= Stefano Bordon =

Italian rugby union footballer and coach

Stefano Bordon (born 2 February 1968, in Rovigo) is a former Italian rugby union player and a current coach. He played as a centre.

Bordon played for Rugby Rovigo, from 1985/86 to 1994/95, where he won 2 titles of the Italian Championship, in 1987/88 and 1989/90. He then would play a season at Piacenza Rugby Club, in 1995/96, and another at RC Toulonnais, in France, in 1996/97. Bordon returned afterwards to Rugby Rovigo to play two more seasons, from 1997/98 to 1998/2000, finishing his career at CUS Verona, where he performed for three seasons, until 2002/03.

Bordon then would be a coach, first at CUS Verona (2003/04). Since 2010/11, he coaches Rugby Badia.
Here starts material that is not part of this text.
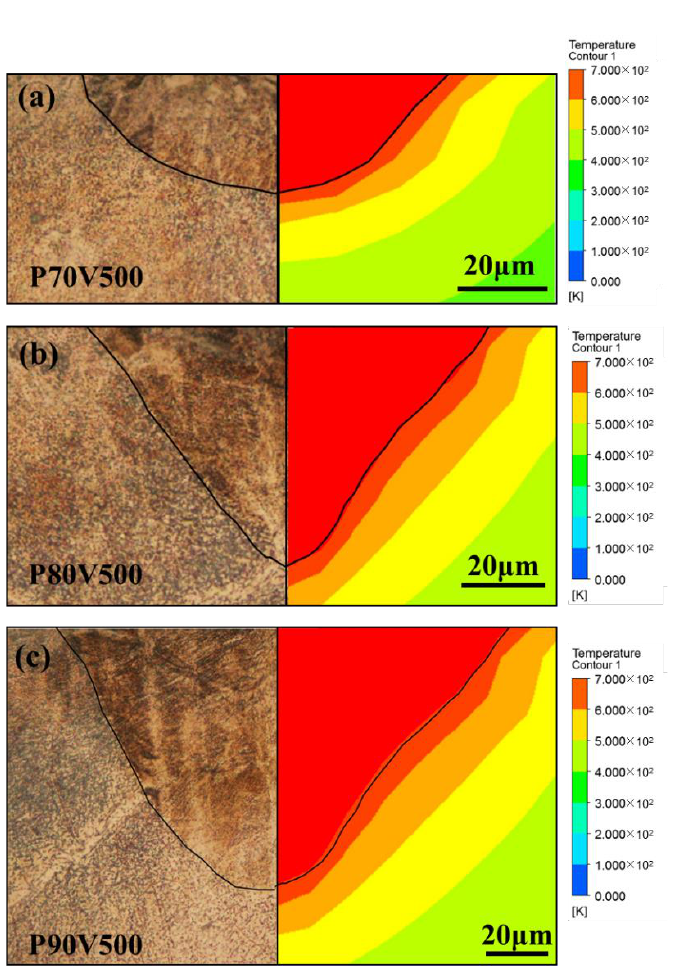
Figure 4. Penetration shape and temperature contour of the Zn plates, as obtained by the experiment and calculation, for laser powers of ( a ) 70 W, ( b ) 80 W, and ( c ) 90 W.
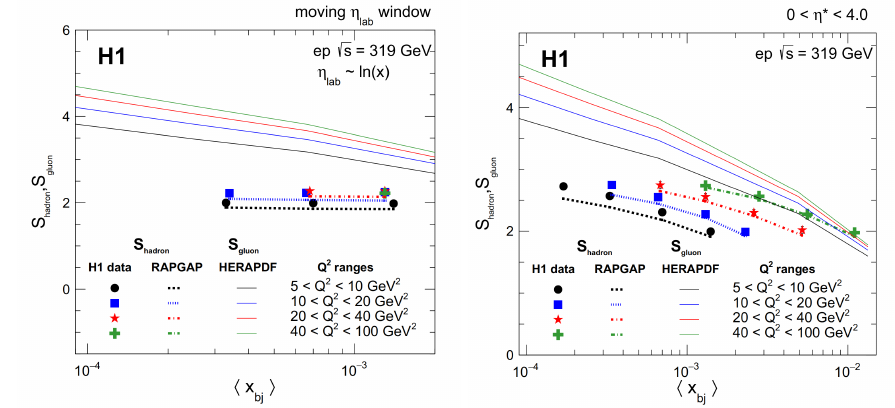
Figure 1: S calculated by charged-particle multiplicity distributions in ep DIS (cid:112) hadron s = 319 GeV, compared with S collisions at η ∼ ln ( x ) , multiplicity definition changes as x lab bj space is restricted by 0 < η ∗ <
Bordon had 29 caps for Italy, from 1990 to 1997, scoring 1 try and 5 points on aggregate. His first match was at 7 October 1990, in the 29-21 win over Romania, for the 1991 Rugby World Cup qualifyings, in Padua. He was called for the 1991 Rugby World Cup, where he never played, and for the 1995 Rugby World Cup, where he made two appearances, without scoring. His last match would be the 40-32 win over France, at 22 March 1997, in Grenoble, that gave Italy a historical title of the FIRA Championship and their first ever triumph of the French.